GOP Sen. Darling Opposes Fetal Tissue Bill, Has ties to Planned Parenthood

Credit: from AP file
Credit: from AP file

Despite numerous videos showing Planned Parenthood officials scheming to sell fetal body parts for use in scientific research, a leading Republican state senator in Wisconsin is opposing a bill that would ban the use of aborted fetal tissue in scientific research in the state. Sen. Alberta Darling, a Milwaukee-area Republican, has in recent years supported pro-life policy measures, but this latest legislation may be a bridge to far for the former Planned Parenthood board member.

According to WKOW television in Madison, Darling is skeptical of a plan backed by numerous legislative Republicans, including Assembly Speaker Robin Vos, that would force scientific and medical research in the state to not use tissue that comes from aborted fetuses. At an Assembly hearing on the legislation on Tuesday, the dean of the University of Wisconsin School of Medicine and Public Health told legislators that if women stopped having abortions, the subsequent reduction in fetal tissue available for experimentation would hurt the University’s research.

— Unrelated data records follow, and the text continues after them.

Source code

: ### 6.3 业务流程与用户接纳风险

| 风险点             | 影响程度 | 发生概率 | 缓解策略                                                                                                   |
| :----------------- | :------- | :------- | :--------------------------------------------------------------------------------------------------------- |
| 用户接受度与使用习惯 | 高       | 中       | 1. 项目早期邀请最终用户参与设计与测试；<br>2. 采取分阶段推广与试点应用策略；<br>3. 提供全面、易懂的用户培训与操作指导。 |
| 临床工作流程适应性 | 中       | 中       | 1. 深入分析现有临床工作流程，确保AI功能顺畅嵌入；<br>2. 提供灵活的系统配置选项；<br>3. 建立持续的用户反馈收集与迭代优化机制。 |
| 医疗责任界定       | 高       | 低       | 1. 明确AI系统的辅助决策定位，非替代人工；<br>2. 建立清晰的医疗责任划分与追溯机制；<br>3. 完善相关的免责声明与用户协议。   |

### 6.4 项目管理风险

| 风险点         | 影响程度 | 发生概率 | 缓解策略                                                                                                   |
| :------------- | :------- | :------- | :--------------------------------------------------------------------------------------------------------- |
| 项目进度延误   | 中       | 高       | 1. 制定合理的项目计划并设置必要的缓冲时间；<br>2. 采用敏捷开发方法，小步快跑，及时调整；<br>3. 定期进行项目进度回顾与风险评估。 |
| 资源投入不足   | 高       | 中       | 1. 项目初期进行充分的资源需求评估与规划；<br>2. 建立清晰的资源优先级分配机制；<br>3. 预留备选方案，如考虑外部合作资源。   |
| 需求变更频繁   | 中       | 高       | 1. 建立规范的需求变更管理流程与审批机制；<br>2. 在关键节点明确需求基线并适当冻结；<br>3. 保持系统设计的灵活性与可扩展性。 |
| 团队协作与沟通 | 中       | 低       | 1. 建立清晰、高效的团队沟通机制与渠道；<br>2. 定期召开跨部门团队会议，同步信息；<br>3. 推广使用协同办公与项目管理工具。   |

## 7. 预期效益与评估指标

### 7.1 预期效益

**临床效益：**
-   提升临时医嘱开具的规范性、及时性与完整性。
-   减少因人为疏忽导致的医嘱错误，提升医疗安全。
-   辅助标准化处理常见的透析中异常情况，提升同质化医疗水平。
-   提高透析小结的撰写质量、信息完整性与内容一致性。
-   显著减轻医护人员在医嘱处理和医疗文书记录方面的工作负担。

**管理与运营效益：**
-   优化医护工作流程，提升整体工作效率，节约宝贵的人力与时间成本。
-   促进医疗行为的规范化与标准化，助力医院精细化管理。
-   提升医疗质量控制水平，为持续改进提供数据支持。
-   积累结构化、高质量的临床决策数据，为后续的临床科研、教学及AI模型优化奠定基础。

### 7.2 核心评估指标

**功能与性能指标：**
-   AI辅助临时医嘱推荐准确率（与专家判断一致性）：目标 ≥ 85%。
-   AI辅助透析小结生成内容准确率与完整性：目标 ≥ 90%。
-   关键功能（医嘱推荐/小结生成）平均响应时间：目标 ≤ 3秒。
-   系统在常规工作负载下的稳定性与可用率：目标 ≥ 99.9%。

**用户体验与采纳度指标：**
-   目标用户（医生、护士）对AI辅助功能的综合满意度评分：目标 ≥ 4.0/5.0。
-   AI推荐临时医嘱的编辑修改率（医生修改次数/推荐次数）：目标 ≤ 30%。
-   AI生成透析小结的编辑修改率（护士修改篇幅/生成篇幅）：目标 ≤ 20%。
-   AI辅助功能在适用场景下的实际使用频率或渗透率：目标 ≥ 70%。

“We don’t want to cut off research and a lot of the research that we do in Wisconsin is leading the nation in terms of finding solutions to diseases that affect all of our citizens all over the country,” Darling told WKOW. The long-time lawmaker indicated she’s completely fine with researchers using fetal tissue from abortions as long as the research is done in a way that is, “acceptable and has an ethical boundary.”

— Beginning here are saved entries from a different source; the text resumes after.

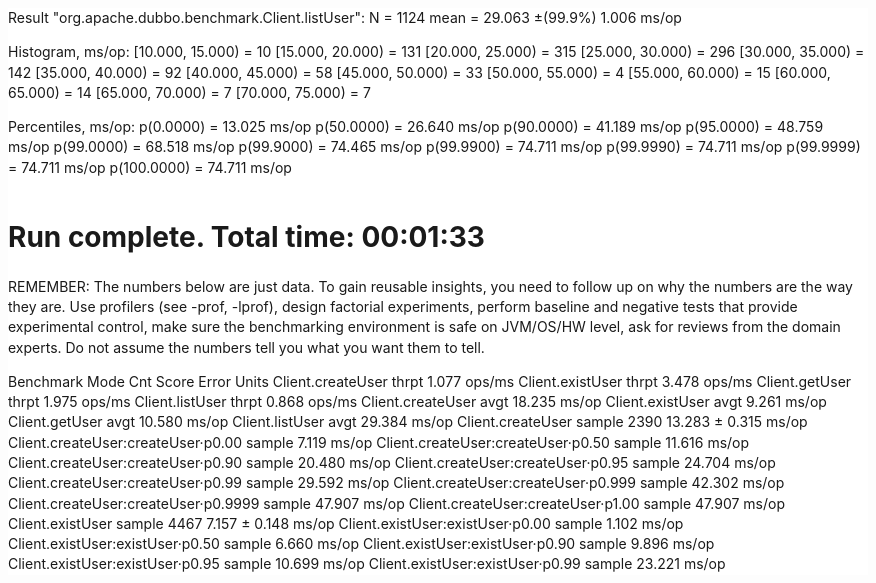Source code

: 

Result "org.apache.dubbo.benchmark.Client.listUser":
  N = 1124
  mean =     29.063 ±(99.9%) 1.006 ms/op

  Histogram, ms/op:
    [10.000, 15.000) = 10 
    [15.000, 20.000) = 131 
    [20.000, 25.000) = 315 
    [25.000, 30.000) = 296 
    [30.000, 35.000) = 142 
    [35.000, 40.000) = 92 
    [40.000, 45.000) = 58 
    [45.000, 50.000) = 33 
    [50.000, 55.000) = 4 
    [55.000, 60.000) = 15 
    [60.000, 65.000) = 14 
    [65.000, 70.000) = 7 
    [70.000, 75.000) = 7 

  Percentiles, ms/op:
      p(0.0000) =     13.025 ms/op
     p(50.0000) =     26.640 ms/op
     p(90.0000) =     41.189 ms/op
     p(95.0000) =     48.759 ms/op
     p(99.0000) =     68.518 ms/op
     p(99.9000) =     74.465 ms/op
     p(99.9900) =     74.711 ms/op
     p(99.9990) =     74.711 ms/op
     p(99.9999) =     74.711 ms/op
    p(100.0000) =     74.711 ms/op


# Run complete. Total time: 00:01:33

REMEMBER: The numbers below are just data. To gain reusable insights, you need to follow up on
why the numbers are the way they are. Use profilers (see -prof, -lprof), design factorial
experiments, perform baseline and negative tests that provide experimental control, make sure
the benchmarking environment is safe on JVM/OS/HW level, ask for reviews from the domain experts.
Do not assume the numbers tell you what you want them to tell.

Benchmark                               Mode   Cnt   Score   Error   Units
Client.createUser                      thrpt         1.077          ops/ms
Client.existUser                       thrpt         3.478          ops/ms
Client.getUser                         thrpt         1.975          ops/ms
Client.listUser                        thrpt         0.868          ops/ms
Client.createUser                       avgt        18.235           ms/op
Client.existUser                        avgt         9.261           ms/op
Client.getUser                          avgt        10.580           ms/op
Client.listUser                         avgt        29.384           ms/op
Client.createUser                     sample  2390  13.283 ± 0.315   ms/op
Client.createUser:createUser·p0.00    sample         7.119           ms/op
Client.createUser:createUser·p0.50    sample        11.616           ms/op
Client.createUser:createUser·p0.90    sample        20.480           ms/op
Client.createUser:createUser·p0.95    sample        24.704           ms/op
Client.createUser:createUser·p0.99    sample        29.592           ms/op
Client.createUser:createUser·p0.999   sample        42.302           ms/op
Client.createUser:createUser·p0.9999  sample        47.907           ms/op
Client.createUser:createUser·p1.00    sample        47.907           ms/op
Client.existUser                      sample  4467   7.157 ± 0.148   ms/op
Client.existUser:existUser·p0.00      sample         1.102           ms/op
Client.existUser:existUser·p0.50      sample         6.660           ms/op
Client.existUser:existUser·p0.90      sample         9.896           ms/op
Client.existUser:existUser·p0.95      sample        10.699           ms/op
Client.existUser:existUser·p0.99      sample        23.221           ms/op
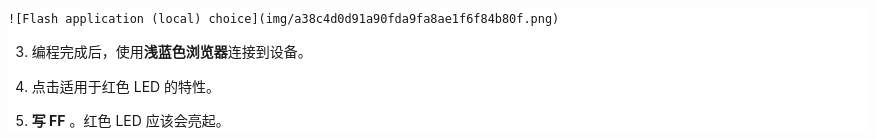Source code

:     ![Flash application (local) choice](img/a38c4d0d91a90fda9fa8ae1f6f84b80f.png)

3.  编程完成后，使用**浅蓝色浏览器**连接到设备。

4.  点击适用于红色 LED 的特性。

5.  **写 FF** 。红色 LED 应该会亮起。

Media Trackers was the first to report on the University of Wisconsin’s use of fetal tissue from a California-based supplier with ties to Planned Parenthood. Late Tuesday, the University confirmed the Media Trackers report.

Before being elected to the state Assembly in 1990, Darling was a member of Planned Parenthood’s board of directors. In the middle of a tough recall election in 2011, Darling, now a state senator, claimed she left Planned Parenthood before being elected to the legislature. However, Planned Parenthood disputed that claim, supposedly releasing documents to that proved Darling served on the board until 1995, well into her career in state government.

Darling’s biographical entry in the current edition of the Wisconsin Blue Book, a definitive guide to state government, omits any reference to her work at Planned Parenthood. But prior editions of the Blue Book do mention Darling serving on the board of Planned Parenthood. The 1991, 1993, and 1995 editions all mention it (page 36 of the linked PDF files), and according to Planned Parenthood, Darling left the board sometime in 1995.

Since her departure from Planned Parenthood, Darling has supported some key pro-life initiatives, including a 2011 effort backed by Gov. Scott Walker (R) and other pro-life Republicans to cutoff the flow Title V public money to Planned Parenthood.

Darling’s effort to cut funds from Planned Parenthood stung the organization, with Nicole Safar, policy director for Planned Parenthood of Wisconsin, complaining to The CapTimes in 2012 that Darling was abandoning them. “Sen. Alberta Darling, who was co-chair of the Joint Finance Committee, 15 years ago was on our board of directors,” Safar pointed out. “She served on our board for almost 10 years. So at some point, these issues were important to her. She actually wrote the motion in the state budget to defund us. And we couldn’t get a meeting with her either.”

Whether or not Darling eventually comes around and supports the legislation banning experiments on fetal body parts obtained in abortions remains to be seen.